THE TOPOGRAPHIC VIEW
When I worked in aerial cartography, the process of making accurate maps required a perfectly vertical view to the ground below, as the math required to calculate the elevation worked best with little to no tilt in perspective. A viewpoint like this gives very little in the way of depth, particularly in the flatlands of Illinois where most of my jobs were located. At first glance a viewer might see this as a little unexciting, but as I worked I began to notice an interesting interplay between the harsh, geometric lines of the man-made roads and fields and the intricate and sweeping curves of the natural earth. I grew to appreciate the contrasts between the darkness of the trees and rivers against the browns and ochres of the ground. I realized I enjoyed the abstract qualities of this viewpoint and began to experiment with a little more abstraction in my painting.

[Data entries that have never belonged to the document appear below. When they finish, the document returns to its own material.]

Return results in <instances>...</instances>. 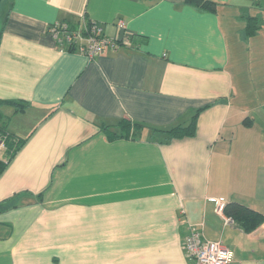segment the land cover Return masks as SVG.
<instances>
[{"label": "crops", "instance_id": "crops-1", "mask_svg": "<svg viewBox=\"0 0 264 264\" xmlns=\"http://www.w3.org/2000/svg\"><path fill=\"white\" fill-rule=\"evenodd\" d=\"M210 1L215 11L185 0H8L0 100L27 105L2 108L26 141L0 175V264H195L183 249L190 225L233 251L231 264H264V224L228 225L211 201L264 215V135L238 98L230 26L237 12L260 15L264 0ZM58 22L101 23L119 45L90 60L56 42ZM201 109L193 138L165 143L150 129ZM123 119L147 128L109 140L104 127Z\"/></svg>", "mask_w": 264, "mask_h": 264}, {"label": "trees", "instance_id": "trees-1", "mask_svg": "<svg viewBox=\"0 0 264 264\" xmlns=\"http://www.w3.org/2000/svg\"><path fill=\"white\" fill-rule=\"evenodd\" d=\"M3 2L4 0L1 3L0 14H1V8ZM185 3L201 8L206 11H215L218 6V3L210 0H185ZM3 15L0 18H2ZM67 24L70 26L71 30L75 29L77 25H79V23L78 24L67 23ZM261 28H262L261 16L260 15L249 16L248 24L245 29V34L247 37L256 36ZM137 40L144 41V39L140 37L133 36L132 42H136ZM8 104H13L17 106L18 112L25 111V108L27 107V105H24L25 103L0 100V140L4 143L5 146L4 151L3 150L0 151V175L5 171L8 162L10 161L12 156H14L22 148V146L25 144L26 141L23 139L16 138L14 135L10 134L7 124L3 122L4 114L2 108ZM202 110L203 109L197 111L193 115L191 121L187 124H179L169 129H158V128H150V129L153 130L155 133L163 134L164 135L163 142L165 143H171L174 140H179L184 138H193L196 136L197 133L198 116ZM247 119L249 120L250 118H246V120ZM146 128L147 126L144 125L143 123L134 122L130 119H123L113 127L111 126L104 127L107 137L111 141L118 139H133V140L139 139L140 136L142 135L143 130ZM6 151L7 154L9 153L8 155L11 154L8 161L5 159V157L2 158L3 153ZM1 205L2 203H0V206ZM224 212L226 216L231 217L235 221V223L239 225L246 232H253L254 230H256L257 228H259L261 225L264 224V215L262 213H259L240 202L232 201L230 203H226Z\"/></svg>", "mask_w": 264, "mask_h": 264}, {"label": "built area", "instance_id": "built-area-1", "mask_svg": "<svg viewBox=\"0 0 264 264\" xmlns=\"http://www.w3.org/2000/svg\"><path fill=\"white\" fill-rule=\"evenodd\" d=\"M118 26L125 32V23L119 21ZM56 42L63 47L78 51L81 55L93 60L104 54L109 48L119 45L117 39L108 37L105 26L97 22H86L79 28L70 29L65 22H58L49 27ZM126 37V36H125ZM125 43H127L125 41ZM5 149L0 140V151ZM216 203V211L228 225H234L235 221L225 215L226 201L224 199H211ZM183 222H186L183 220ZM189 233L184 239L183 249L186 257L195 264H231L234 259L233 251L226 248L221 242H212L204 237L203 228L189 226Z\"/></svg>", "mask_w": 264, "mask_h": 264}, {"label": "rangeland", "instance_id": "rangeland-1", "mask_svg": "<svg viewBox=\"0 0 264 264\" xmlns=\"http://www.w3.org/2000/svg\"><path fill=\"white\" fill-rule=\"evenodd\" d=\"M8 5V0H4L0 17ZM257 12H260L262 18V28L253 37H247L245 29L248 17L254 14L237 12L231 19L230 26L233 30L231 56L232 71L235 75L236 88L239 90L238 98L244 99L249 109L253 108L250 115L255 118V128L264 135V7Z\"/></svg>", "mask_w": 264, "mask_h": 264}, {"label": "water", "instance_id": "water-1", "mask_svg": "<svg viewBox=\"0 0 264 264\" xmlns=\"http://www.w3.org/2000/svg\"><path fill=\"white\" fill-rule=\"evenodd\" d=\"M3 0H0V7H1V3H2Z\"/></svg>", "mask_w": 264, "mask_h": 264}]
</instances>
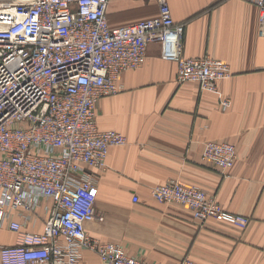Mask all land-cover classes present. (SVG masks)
Masks as SVG:
<instances>
[{"label":"built area","instance_id":"1","mask_svg":"<svg viewBox=\"0 0 264 264\" xmlns=\"http://www.w3.org/2000/svg\"><path fill=\"white\" fill-rule=\"evenodd\" d=\"M151 1L159 5L157 16L112 26L110 0H0V228L16 233L15 244L0 250L1 264H79L84 250L104 264H150L87 232L97 219L98 190L88 169L105 170L110 149L128 143L123 133L99 128L98 103L124 89L121 75L145 64L152 43L177 63L180 82L215 91L231 76L226 61L185 57V25L175 21L168 0ZM246 1L260 10L264 37V0ZM222 105L227 109L229 100ZM203 158L226 172L237 150L209 141ZM153 197L190 208L202 223L214 219L241 229L250 223L179 180L154 188ZM40 210L43 231H27L42 219Z\"/></svg>","mask_w":264,"mask_h":264},{"label":"crops","instance_id":"2","mask_svg":"<svg viewBox=\"0 0 264 264\" xmlns=\"http://www.w3.org/2000/svg\"><path fill=\"white\" fill-rule=\"evenodd\" d=\"M174 19L185 25L183 54L226 61L231 76L217 90L180 82L178 65L152 43L141 67L120 77L124 89L100 99L101 130L123 133L128 143L110 149L97 179V219L91 237L121 244L150 264H264V37L260 10L246 0H168ZM151 0H110V25L124 26L157 16ZM229 100L227 109L222 102ZM235 145L234 166L224 172L203 158L205 143ZM179 180L215 196L227 213L248 217L246 229L227 221L202 223L179 203H159L153 189ZM134 197L139 201L134 202ZM26 230L42 232L44 219ZM16 233L0 228V250ZM1 264V256H0ZM79 264H104L84 250Z\"/></svg>","mask_w":264,"mask_h":264},{"label":"rangeland","instance_id":"3","mask_svg":"<svg viewBox=\"0 0 264 264\" xmlns=\"http://www.w3.org/2000/svg\"><path fill=\"white\" fill-rule=\"evenodd\" d=\"M181 263H182V262H181ZM181 263H180V264H181Z\"/></svg>","mask_w":264,"mask_h":264}]
</instances>
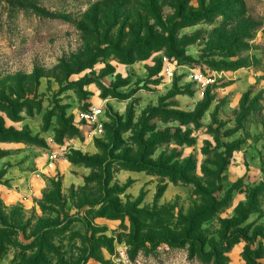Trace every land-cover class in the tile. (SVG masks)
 <instances>
[{
  "label": "rangeland",
  "instance_id": "obj_1",
  "mask_svg": "<svg viewBox=\"0 0 264 264\" xmlns=\"http://www.w3.org/2000/svg\"><path fill=\"white\" fill-rule=\"evenodd\" d=\"M0 264H264V0H0Z\"/></svg>",
  "mask_w": 264,
  "mask_h": 264
},
{
  "label": "trees",
  "instance_id": "obj_2",
  "mask_svg": "<svg viewBox=\"0 0 264 264\" xmlns=\"http://www.w3.org/2000/svg\"><path fill=\"white\" fill-rule=\"evenodd\" d=\"M130 169H135V170H147L151 173H156L159 171L158 168H155L151 165H142L141 163H132L129 167ZM173 179L175 180V178L173 177Z\"/></svg>",
  "mask_w": 264,
  "mask_h": 264
},
{
  "label": "built area",
  "instance_id": "obj_3",
  "mask_svg": "<svg viewBox=\"0 0 264 264\" xmlns=\"http://www.w3.org/2000/svg\"><path fill=\"white\" fill-rule=\"evenodd\" d=\"M164 62H165V64H167V65L170 64V61H169L168 58H165V59H164ZM170 69H171V67H169L168 70H169L170 74L173 76L174 73H173V71H170ZM195 78H196V79H199V76L196 75ZM100 112H101L100 109H94V110H93V115H92V116H97L98 114H100Z\"/></svg>",
  "mask_w": 264,
  "mask_h": 264
}]
</instances>
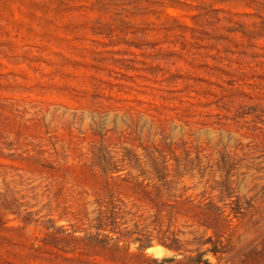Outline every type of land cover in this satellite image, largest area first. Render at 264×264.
<instances>
[{
    "label": "rangeland",
    "instance_id": "1",
    "mask_svg": "<svg viewBox=\"0 0 264 264\" xmlns=\"http://www.w3.org/2000/svg\"><path fill=\"white\" fill-rule=\"evenodd\" d=\"M0 264H264V0H0Z\"/></svg>",
    "mask_w": 264,
    "mask_h": 264
}]
</instances>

I do these paintings in oil mixed with cold wax, which is sort of a poor man’s encaustic painting. It doesn’t need the heat of encaustic but has similar qualities, drying to a hard beeswax-like finish. The finish lends itself to creating different textures using different techniques. The paint can be sanded with steel wool, massaged with cotton, and scratched into while wet or dry. I sometimes add additional layers of oil crayon, smudging and blending and working the surface even more. It is a very different process than usual for me. The results are abstract and vibrantly colored, hopefully capturing the unique qualities of this rather strict aerial viewpoint.